[Opening Study text section]

In summary, taxpayers who are non-residents of the US should carefully consider the advantages currently available under the current streamlined procedures. It is also important to realize that as time goes on, the analysis of these factors may produce different results. It is crucial that taxpayers take advantage of favorable factors while they are still available.
2 The IRS was “aware that some US taxpayers living abroad . . . failed to timely file US federal income tax returns or [FBARs]” due to a lack of knowledge of their legal obligations. The Streamlined program was designed to “allow taxpayers who are low compliance risks to get current with their tax requirements without facing penalties or additional enforcement action.” IR-2012-65, June 26, 2012.
3 IR-2014-73, June 18, 2014
4 To be eligible for Streamlined Domestic Offshore Procedures, US resident taxpayers must: 1) fail to meet the applicable non-residency requirements for Streamlined Foreign Offshore Procedures; 2) have previously filed a US tax return for the most recent three years for which the due date (including extensions) has passed; 3) have failed to report gross income from a foreign financial asset and pay the required tax and may have failed to file an FBAR and/or another “international information return” in a failure 4) not due to willful conduct.
5 Both Form 14653 and 14654 contain the following language: “[m]y failure to report all income, pay all tax, and submit all required information returns, including FBARs, was due to non-willful conduct. I understand that non-willful conduct is conduct that is due to negligence, inadvertence, or mistake or conduct that is the result of a good faith misunderstanding of the requirements of the law.” The IRS has repeatedly indicated its non-willingness to further elaborate on the meaning of non-willfulness.
6 This is implicitly acknowledged by the IRS. Offshore streamlined filers are not required to have filed returns for the previous three years, unlike domestic streamlined filers.

[Closing Study text section]

#### [Task to carry out]
From the text on the IRS streamlined procedures, quote everything from "In summary, taxpayers" down to "are still available.".

[Opening Supplied data section]

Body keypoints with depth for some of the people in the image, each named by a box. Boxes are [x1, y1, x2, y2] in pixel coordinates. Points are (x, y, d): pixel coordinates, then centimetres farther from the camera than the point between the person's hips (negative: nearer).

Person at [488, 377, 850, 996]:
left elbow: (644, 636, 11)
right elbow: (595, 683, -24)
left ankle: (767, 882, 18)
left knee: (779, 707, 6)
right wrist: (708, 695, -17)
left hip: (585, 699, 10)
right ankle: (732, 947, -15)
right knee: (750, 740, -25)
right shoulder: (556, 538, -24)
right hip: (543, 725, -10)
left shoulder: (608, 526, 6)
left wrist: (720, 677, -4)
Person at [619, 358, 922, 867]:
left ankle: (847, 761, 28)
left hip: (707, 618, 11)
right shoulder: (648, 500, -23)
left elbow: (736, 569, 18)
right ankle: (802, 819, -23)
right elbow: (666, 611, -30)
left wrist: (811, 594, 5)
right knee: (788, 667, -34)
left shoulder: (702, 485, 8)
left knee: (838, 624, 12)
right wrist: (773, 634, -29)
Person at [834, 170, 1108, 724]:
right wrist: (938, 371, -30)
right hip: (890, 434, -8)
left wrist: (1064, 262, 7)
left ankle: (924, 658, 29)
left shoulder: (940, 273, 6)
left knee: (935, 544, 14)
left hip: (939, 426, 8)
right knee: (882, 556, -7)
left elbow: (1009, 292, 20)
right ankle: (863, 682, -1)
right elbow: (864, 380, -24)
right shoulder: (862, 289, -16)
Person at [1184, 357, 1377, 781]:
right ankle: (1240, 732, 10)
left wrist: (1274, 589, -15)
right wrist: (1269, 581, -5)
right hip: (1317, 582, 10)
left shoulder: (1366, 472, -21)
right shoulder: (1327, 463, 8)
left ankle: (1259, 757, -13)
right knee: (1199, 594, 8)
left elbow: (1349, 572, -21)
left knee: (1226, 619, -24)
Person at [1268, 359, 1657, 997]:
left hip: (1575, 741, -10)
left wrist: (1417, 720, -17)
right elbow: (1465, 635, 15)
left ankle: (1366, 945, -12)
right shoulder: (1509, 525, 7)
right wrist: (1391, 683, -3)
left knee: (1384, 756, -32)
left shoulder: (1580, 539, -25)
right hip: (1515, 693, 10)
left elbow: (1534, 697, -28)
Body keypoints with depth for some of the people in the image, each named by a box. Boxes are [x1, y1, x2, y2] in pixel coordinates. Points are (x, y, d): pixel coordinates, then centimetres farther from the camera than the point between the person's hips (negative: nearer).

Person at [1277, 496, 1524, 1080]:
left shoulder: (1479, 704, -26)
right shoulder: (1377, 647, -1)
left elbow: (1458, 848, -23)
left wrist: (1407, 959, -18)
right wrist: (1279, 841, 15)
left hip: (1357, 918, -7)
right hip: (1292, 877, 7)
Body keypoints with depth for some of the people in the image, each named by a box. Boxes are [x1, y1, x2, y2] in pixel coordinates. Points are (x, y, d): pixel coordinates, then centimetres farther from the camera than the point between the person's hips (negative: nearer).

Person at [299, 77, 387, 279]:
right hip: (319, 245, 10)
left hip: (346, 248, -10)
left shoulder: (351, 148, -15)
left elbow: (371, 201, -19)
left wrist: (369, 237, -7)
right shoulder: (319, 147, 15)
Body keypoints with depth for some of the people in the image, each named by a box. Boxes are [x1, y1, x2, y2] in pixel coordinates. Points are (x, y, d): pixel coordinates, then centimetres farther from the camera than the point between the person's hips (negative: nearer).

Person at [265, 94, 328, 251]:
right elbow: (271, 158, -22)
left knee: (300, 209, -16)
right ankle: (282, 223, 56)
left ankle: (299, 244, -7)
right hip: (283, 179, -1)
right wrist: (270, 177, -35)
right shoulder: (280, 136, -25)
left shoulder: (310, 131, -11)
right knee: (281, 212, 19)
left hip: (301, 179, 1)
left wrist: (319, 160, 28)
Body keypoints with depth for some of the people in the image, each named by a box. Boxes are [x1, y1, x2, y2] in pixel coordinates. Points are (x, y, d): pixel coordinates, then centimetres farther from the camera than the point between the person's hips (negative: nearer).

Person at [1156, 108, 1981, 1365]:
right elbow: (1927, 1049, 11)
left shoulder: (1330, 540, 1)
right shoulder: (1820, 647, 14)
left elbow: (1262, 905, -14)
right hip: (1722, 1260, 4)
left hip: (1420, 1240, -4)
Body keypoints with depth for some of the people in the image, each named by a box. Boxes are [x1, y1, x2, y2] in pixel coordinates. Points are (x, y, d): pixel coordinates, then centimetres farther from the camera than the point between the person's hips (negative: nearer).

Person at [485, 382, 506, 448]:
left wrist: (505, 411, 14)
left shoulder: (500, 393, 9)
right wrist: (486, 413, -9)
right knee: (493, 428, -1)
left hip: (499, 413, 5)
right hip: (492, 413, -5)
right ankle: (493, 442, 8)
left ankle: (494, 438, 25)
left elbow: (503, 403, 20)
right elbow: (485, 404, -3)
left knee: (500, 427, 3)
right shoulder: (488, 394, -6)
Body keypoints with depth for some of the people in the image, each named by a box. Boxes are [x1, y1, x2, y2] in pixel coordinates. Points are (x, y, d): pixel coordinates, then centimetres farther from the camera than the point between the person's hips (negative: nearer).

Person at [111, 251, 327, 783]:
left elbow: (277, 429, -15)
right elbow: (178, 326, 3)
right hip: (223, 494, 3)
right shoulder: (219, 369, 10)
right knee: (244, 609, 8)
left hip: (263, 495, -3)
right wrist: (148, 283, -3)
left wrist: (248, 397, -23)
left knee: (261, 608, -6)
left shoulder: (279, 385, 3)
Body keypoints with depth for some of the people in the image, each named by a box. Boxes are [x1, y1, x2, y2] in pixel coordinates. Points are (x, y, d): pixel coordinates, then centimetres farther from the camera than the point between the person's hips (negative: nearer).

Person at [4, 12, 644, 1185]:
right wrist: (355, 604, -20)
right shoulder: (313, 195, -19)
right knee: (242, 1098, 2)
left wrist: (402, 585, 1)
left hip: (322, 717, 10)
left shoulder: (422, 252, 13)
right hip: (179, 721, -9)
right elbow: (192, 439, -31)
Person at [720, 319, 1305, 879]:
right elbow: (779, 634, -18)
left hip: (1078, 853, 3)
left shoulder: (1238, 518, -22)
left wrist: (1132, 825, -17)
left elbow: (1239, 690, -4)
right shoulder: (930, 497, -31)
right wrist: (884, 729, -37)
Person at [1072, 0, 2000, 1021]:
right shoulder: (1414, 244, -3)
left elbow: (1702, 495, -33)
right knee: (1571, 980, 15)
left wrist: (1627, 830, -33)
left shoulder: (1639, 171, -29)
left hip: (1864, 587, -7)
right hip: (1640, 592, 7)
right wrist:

[Closing Supplied data section]

#### [Problem solution]
In summary, taxpayers who are non-residents of the US should carefully consider the advantages currently available under the current streamlined procedures. It is also important to realize that as time goes on, the analysis of these factors may produce different results. It is crucial that taxpayers take advantage of favorable factors while they are still available.